Biskup mówił w homilii o rzeczywistym i symbolicznym wymiarze pielgrzymki Świętej Rodziny do Jerozolimy. Czerpiąc z niej inspirację, każda rodzina powinna być miejscem inicjacji religijnej i społecznej dzieci oraz ich harmonijnego dojrzewania w atmosferze miłości, aby w pewnym momencie mogły rozpocząć samodzielne życie. Jednak i wtedy wskazane jest, żeby dziadkowie, rodzice i najmłodsze pokolenie pozostawali ze sobą w bliskich relacjach.
– Rodzice nie mogą delegować obowiązku wychowania dzieci Kościołowi, szkole, dziadkom itd. Proszę mnie dobrze zrozumieć: my się nie wymigujemy. Wręcz przeciwnie. Jednak to matka i ojciec pozostają pierwszymi nauczycielami wiary, życia i wartości. W jaki sposób? Będąc sami wzorem, dając przykład, co, muszę uderzyć się w pierś, nie zawsze wychodzi nam, księżom. Celem tego jest towarzyszenie młodym na drodze do dojrzałości ludzkiej i chrześcijańskiej. Jej umowne osiągnięcie przesuwa się na coraz późniejszy wiek. To bynajmniej nie daje gwarancji, że młody człowiek będzie lepiej przygotowany do życia, a jego relacje z domem rodzinnym pozostaną mocniejsze. Może czasami oznaczać ucieczkę przed odpowiedzialnością, a ze strony rodziców nadopiekuńczość lub próbę zatrzymania dziecka dla siebie – mówił hierarcha.
– Zagubienie się młodego Jezusa w Jerozolimie było dla wszystkich bohaterów tej historii trudnym, lecz ważnym doświadczeniem. Kiedy są miłość i zaufanie, można pokonać każdą próbę, wychodząc z niej silniejszym. Módlmy się w tej intencji. Postarajcie się o taką atmosferę w waszych rodzinach. Niech otrzymują zawsze wsparcie ze strony Kościoła Domowego, Neokatechumenatu, Katolickich Centrów Pomocy Rodzinie, od Poradnictwa Rodzinnego. Apostolat katolików świeckich jest w tej dziedzinie naprawdę bezcenny – powiedział biskup Nitkiewicz.

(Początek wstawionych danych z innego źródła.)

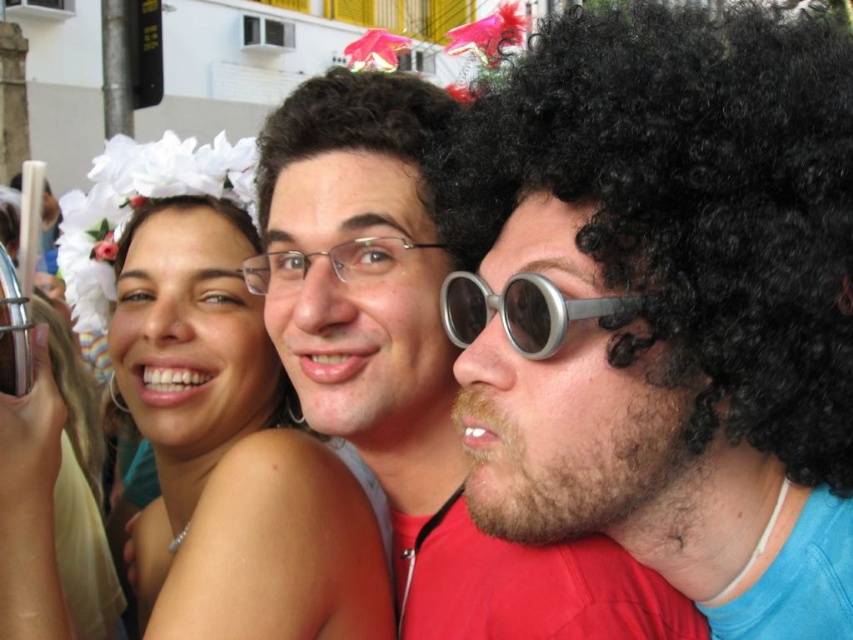
Question: Is dark curly hair at center above metallic silver goggles at center?

Choices:
 (A) yes
 (B) no

Answer: (A)

Question: Estimate the real-world distances between objects in this image. Which object is closer to the dark curly hair at center?

Choices:
 (A) metallic silver goggles at center
 (B) matte black glasses at center
 (C) black curly wig at right
 (D) smooth skin at center

Answer: (B)

Question: Which object appears closest to the camera in this image?

Choices:
 (A) smooth skin at center
 (B) dark curly hair at center
 (C) smooth skin face at center

Answer: (C)

Question: From the image, what is the correct spatial relationship of smooth skin face at center in relation to smooth skin at center?

Choices:
 (A) right
 (B) left

Answer: (A)

Question: Is the position of dark curly hair at center less distant than that of metallic silver goggles at center?

Choices:
 (A) no
 (B) yes

Answer: (A)

Question: Which object appears closest to the camera in this image?

Choices:
 (A) dark curly hair at center
 (B) black curly wig at right
 (C) smooth skin face at center

Answer: (B)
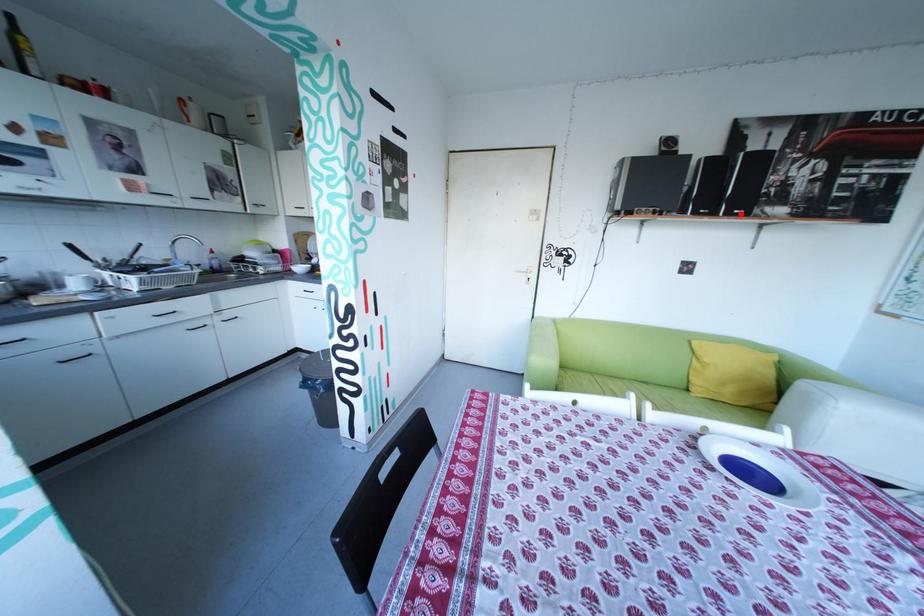
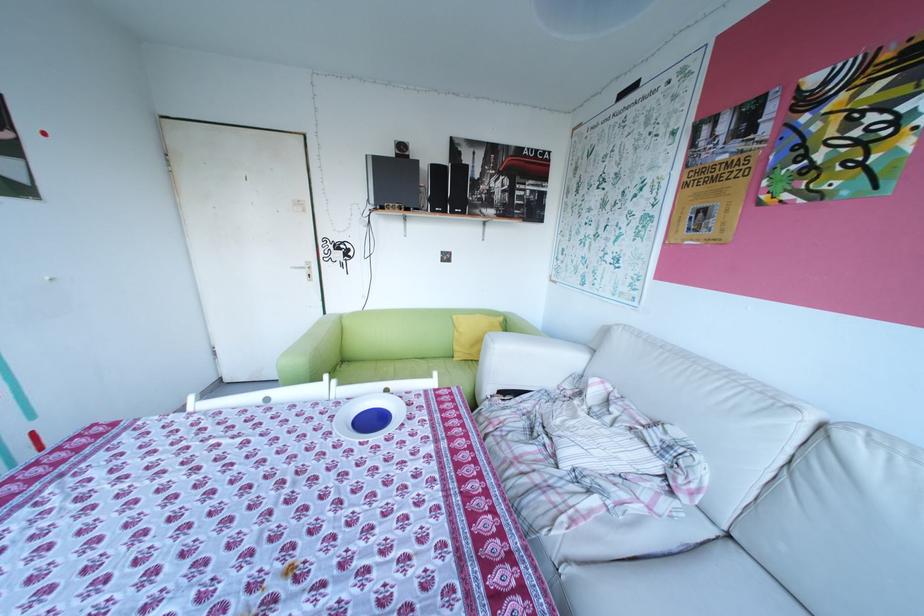
In the second image, find the point that corresponds to the highlighted location in the first image.

(466, 212)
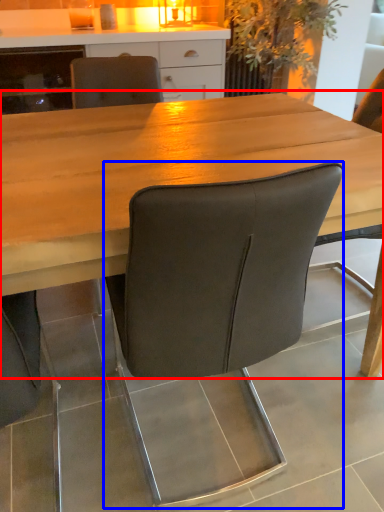
Question: Among these objects, which one is farthest to the camera, table (highlighted by a red box) or chair (highlighted by a blue box)?

Choices:
 (A) table
 (B) chair

Answer: (A)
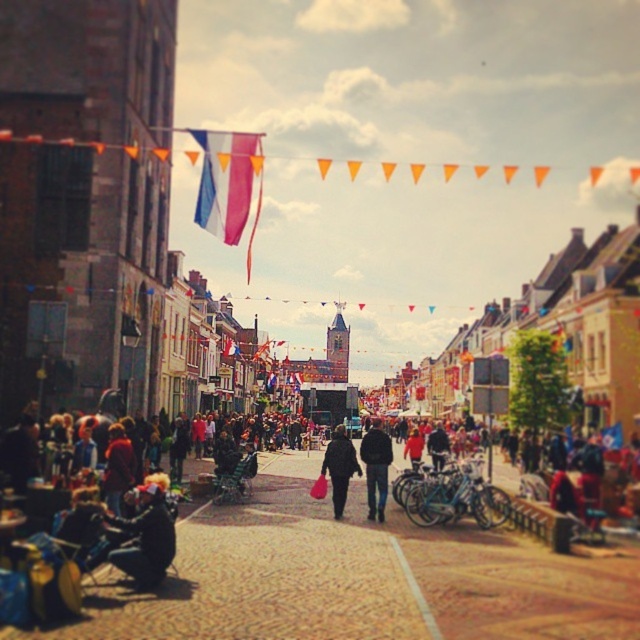
Question: Which of the following is the closest to the observer?

Choices:
 (A) matte black jacket at center
 (B) blue and white fabric flag at upper center

Answer: (A)

Question: Does dark blue jacket at lower left lie in front of matte black jacket at center?

Choices:
 (A) no
 (B) yes

Answer: (B)

Question: In this image, where is dark blue jeans at center located relative to matte black coat at center?

Choices:
 (A) above
 (B) below

Answer: (B)

Question: Among these objects, which one is nearest to the camera?

Choices:
 (A) dark blue jeans at center
 (B) dark blue jacket at lower left

Answer: (B)

Question: Which point is closer to the camera?

Choices:
 (A) (141, 577)
 (B) (419, 465)
 (C) (211, 227)
 (D) (369, 445)

Answer: (A)

Question: Considering the relative positions of dark blue jacket at lower left and matte black jacket at center in the image provided, where is dark blue jacket at lower left located with respect to matte black jacket at center?

Choices:
 (A) below
 (B) above

Answer: (B)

Po homilii obecni w świątyni małżonkowie swoje przyrzeczenia złożone w dniu ślubu.
Na zakończenie Mszy św. biskup ordynariusz nadał tytuł „Protektor Vitae” małżeństwu Jadwidze i Robertowi Zynwalom ze Stalowej Woli za długoletni wkład w propagowanie poszanowania człowieka, jako wielkiego daru Boga.
Po Mszy św. dalszą cześć spotkania, która miała miejsce w budynku Szkoły Podstawowej, poprowadził ks. Tomasz Cuber, dyrektor Wydziału Duszpasterstwa i Rodziny. Odbyła się tam promocja książki napisanej przez ks. prał. Czesława Murawskiego o ćwierćwieczu działalności Katolickiego Stowarzyszenia Rodzin Katolickich Diecezji Sandomierskiej. – Moim zamierzeniem było ukazanie wspólnego działania katolików z naszej diecezji na rzecz rodziny, propagowania jej praw oraz obrony przed zagrożeniami. Po drugie, minione lata działania stowarzyszenia są wspaniałym świadectwem, jak wiele można zdziałać wspólnie, w grupie, w stowarzyszeniu – podkreśla ks. Czesław Murawski, autor książki i długoletni diecezjalny asystent stowarzyszenia.
Następnie poszczególne grupy i stowarzyszenia spotkały się w swoim gronie na świątecznym opłatku. Wręczono także 60 parom małżeńskim misję kanoniczną do prowadzenia spotkań w ramach kursów przedmałżeńskich oraz rozstrzygnięto konkurs „Rodzinne pielgrzymowanie”.